German participant starts calc.exe
Manfred Paul was the only German participant. He “popped calc”, as it is called in Pwn2Own jargon, i.e., called up the Windows calculator from Firefox using a vulnerability. This earned the former winner of the “Master of Pwn” title a prize of 50,000 US dollars. The prize money for successful participants is also the purchase price for the corresponding vulnerability at the ZDI.
A quarter of the 28 vulnerabilities used at Pwn2Own concerned AI products, including Nvidia's Triton inference server. But Broadcom's virtualizers VMware, Virtualbox, Docker and, of course, Windows were also popular targets for exploit professionals.

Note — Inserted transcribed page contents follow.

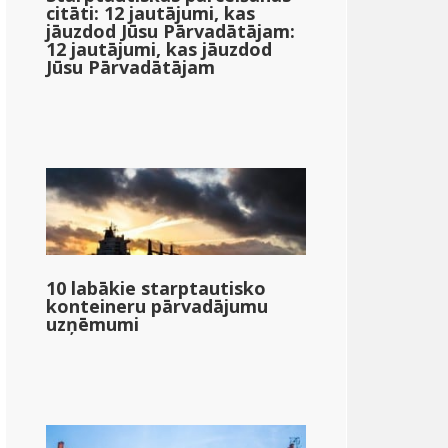
citāti: 12 jautājumi, kas
jāuzdod Jūsu Pārvadātājam:
12 jautājumi, kas jāuzdod
Jūsu Pārvadātājam
10 labākie starptautisko
konteineru pārvadājumu
uzņēmumi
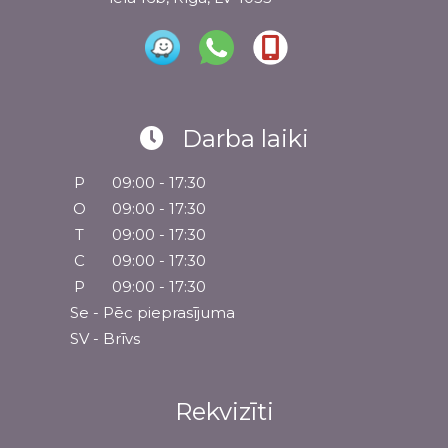
Darba laiki
P
09:00 - 17:30
O
09:00 - 17:30
T
09:00 - 17:30
C
09:00 - 17:30
P
09:00 - 17:30
Se - Pēc pieprasījuma
SV - Brīvs
Rekvizīti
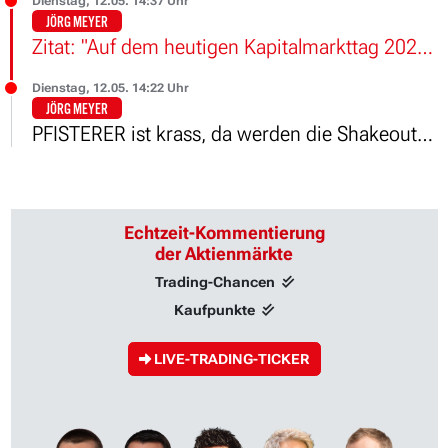
Dienstag, 12.05. 14:37 Uhr
JÖRG MEYER
Zitat: "Auf dem heutigen Kapitalmarkttag 2026 hat die Scout24-Gruppe die nächste Phase ihrer Wachstumsstrategie vorgestellt.
Dienstag, 12.05. 14:22 Uhr
JÖRG MEYER
PFISTERER ist krass, da werden die Shakeouts auch sofort akkumuliert.
Echtzeit-Kommentierung
der Aktienmärkte
Trading-Chancen
Kaufpunkte
LIVE-TRADING-TICKER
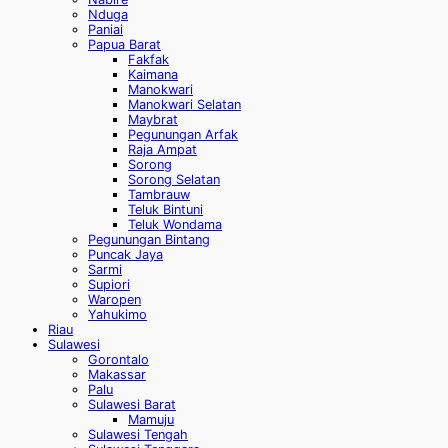
Nduga
Paniai
Papua Barat
Fakfak
Kaimana
Manokwari
Manokwari Selatan
Maybrat
Pegunungan Arfak
Raja Ampat
Sorong
Sorong Selatan
Tambrauw
Teluk Bintuni
Teluk Wondama
Pegunungan Bintang
Puncak Jaya
Sarmi
Supiori
Waropen
Yahukimo
Riau
Sulawesi
Gorontalo
Makassar
Palu
Sulawesi Barat
Mamuju
Sulawesi Tengah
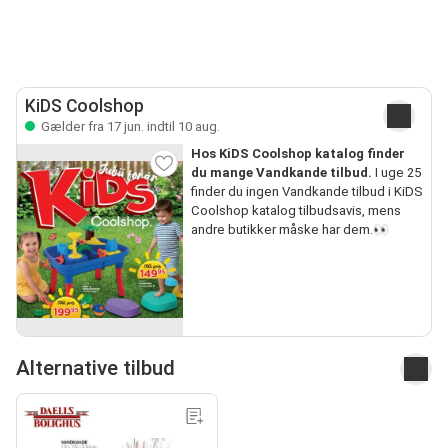
KiDS Coolshop
Gælder fra 17 jun. indtil 10 aug.
Hos KiDS Coolshop katalog finder
du mange Vandkande tilbud.
I uge 25
finder du ingen Vandkande tilbud i KiDS
Coolshop katalog tilbudsavis, mens
andre butikker måske har dem.👀
Alternative tilbud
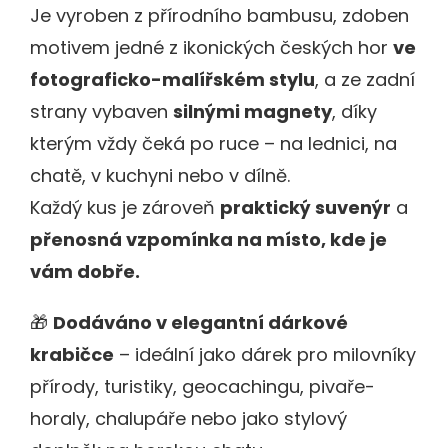
Je vyroben z přírodního bambusu, zdoben
motivem jedné z ikonických českých hor
ve
fotograficko-malířském stylu
, a ze zadní
strany vybaven
silnými magnety
, díky
kterým vždy čeká po ruce – na lednici, na
chatě, v kuchyni nebo v dílně.
Každý kus je zároveň
praktický suvenýr
a
přenosná vzpomínka na místo, kde je
vám dobře.
🎁
Dodáváno v elegantní dárkové
krabičce
– ideální jako dárek pro milovníky
přírody, turistiky, geocachingu, pivaře-
horaly, chalupáře nebo jako stylový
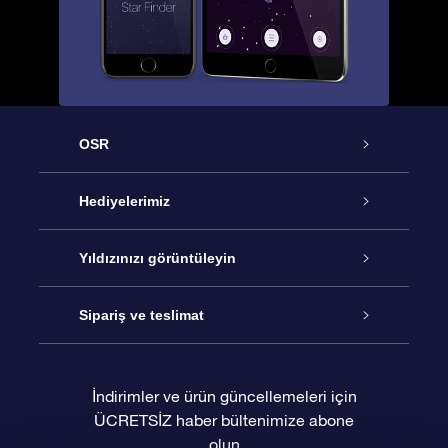
OSR
Hizmet
Hediyelerimiz
İletişim
Çevrimiçi Yıldız Hediyesi
Yıldızınızı görüntüleyin
Blogu
OSR Hediye Paketi
Star Register
Sipariş ve teslimat
Sıkça Sorulan Sorular
Muhteşem Yıldız Hediyesi
OSR Star Finder Uygulaması
Müşteri Girişi
İndirimler ve ürün güncellemeleri için
ÜCRETSİZ haber bültenimize abone
Değerlendirmeler
OSR Hediye Kartı
Kişiselleştirilmiş Yıldız Sayfası
Ödeme bilgileri
olun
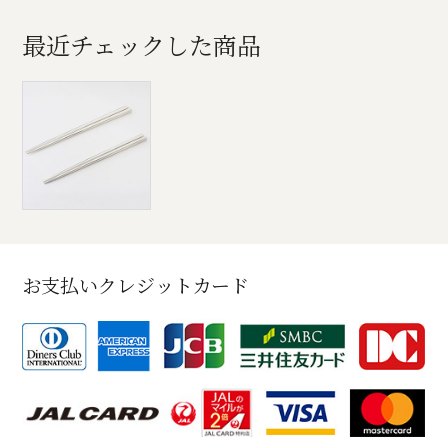
最近チェックした商品
お支払いクレジットカード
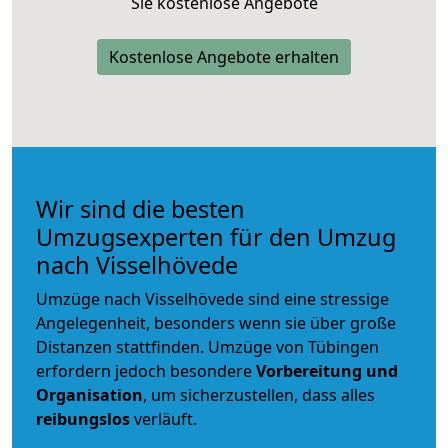
Sie kostenlose Angebote
Kostenlose Angebote erhalten
Wir sind die besten
Umzugsexperten für den Umzug
nach Visselhövede
Umzüge nach Visselhövede sind eine stressige
Angelegenheit, besonders wenn sie über große
Distanzen stattfinden. Umzüge von Tübingen
erfordern jedoch besondere
Vorbereitung und
Organisation
, um sicherzustellen, dass alles
reibungslos
verläuft.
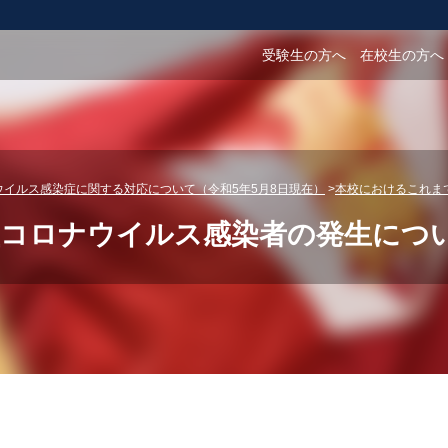
受験生の方へ
在校生の方へ
ウイルス感染症に関する対応について（令和5年5月8日現在）
本校におけるこれま
コロナウイルス感染者の発生について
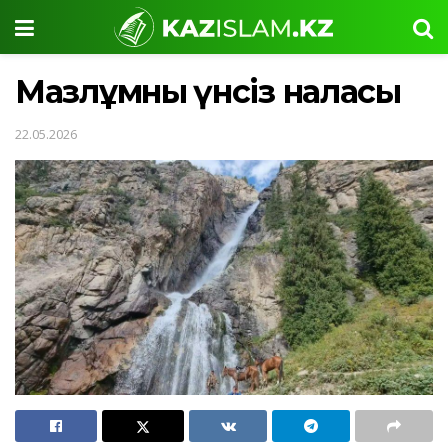
Мазлұмның үнсіз наласы
22.05.2026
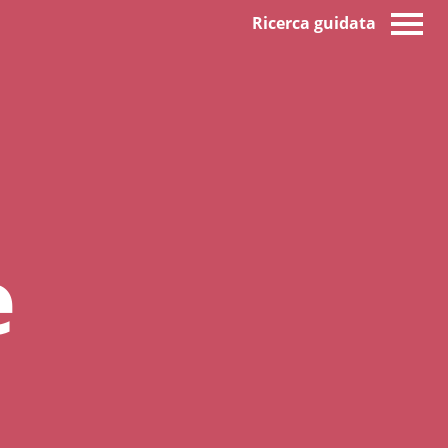
Ricerca guidata
e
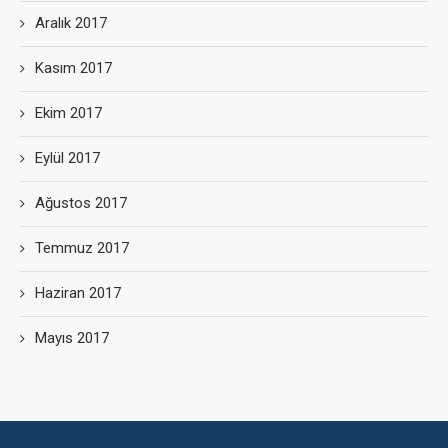
Aralık 2017
Kasım 2017
Ekim 2017
Eylül 2017
Ağustos 2017
Temmuz 2017
Haziran 2017
Mayıs 2017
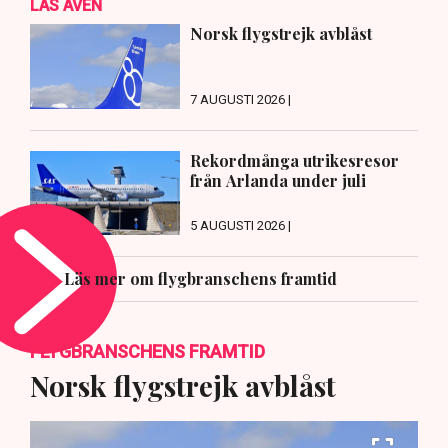
LÄS ÄVEN
Norsk flygstrejk avblåst
7 AUGUSTI 2026 |
Rekordmånga utrikesresor
från Arlanda under juli
5 AUGUSTI 2026 |
Läs mer om flygbranschens framtid
FLYGBRANSCHENS FRAMTID
Norsk flygstrejk avblåst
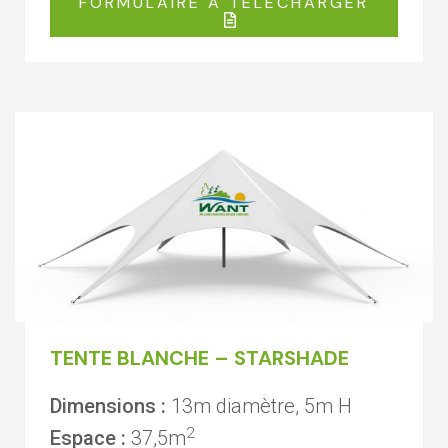
FORMULAIRE À TÉLÉCHARGER
TENTE BLANCHE – STARSHADE
Dimensions :
13m diamètre, 5m H
2
Espace :
37,5m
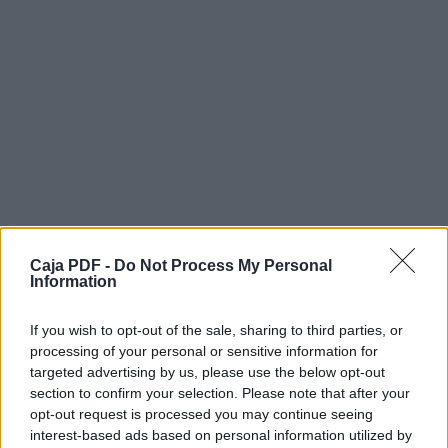
Caja PDF -
Do Not Process My Personal
Information
If you wish to opt-out of the sale, sharing to third parties, or
processing of your personal or sensitive information for
targeted advertising by us, please use the below opt-out
Descargar el documento (PDF)
section to confirm your selection. Please note that after your
opt-out request is processed you may continue seeing
Registro escrito queja Alcaldesa.pdf (PDF, 545 KB)
interest-based ads based on personal information utilized by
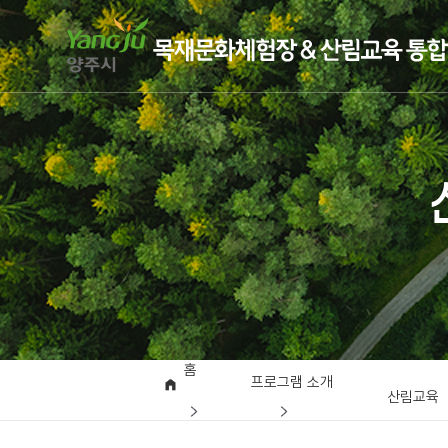
홈
프로그램 소개
산림교육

(Image:Â Trend Zero Day Initiative)
The Pwn2Own event has existed since 2007 and its name – “pwn to own” loosely translates as “take over to own” – goes back to an initiative at the CanSecWest security conference, where participants could win a MacBook along with a 10,000 US dollar exploit prize if they successfully took over (“pwned”) it with a security vulnerability. Even today, the laptops on which successful participants carried out their exploit attempts are still part of their prize money, but considering the sometimes six-figure prize money, they are more of a minor matter.
High-profile security vulnerabilities are repeatedly published at Pwn2Own, for example in the operating system of NAS manufacturer Synology in Ireland last November. In January 2025, hackers played Doom on a car infotainment system (because it was only a video).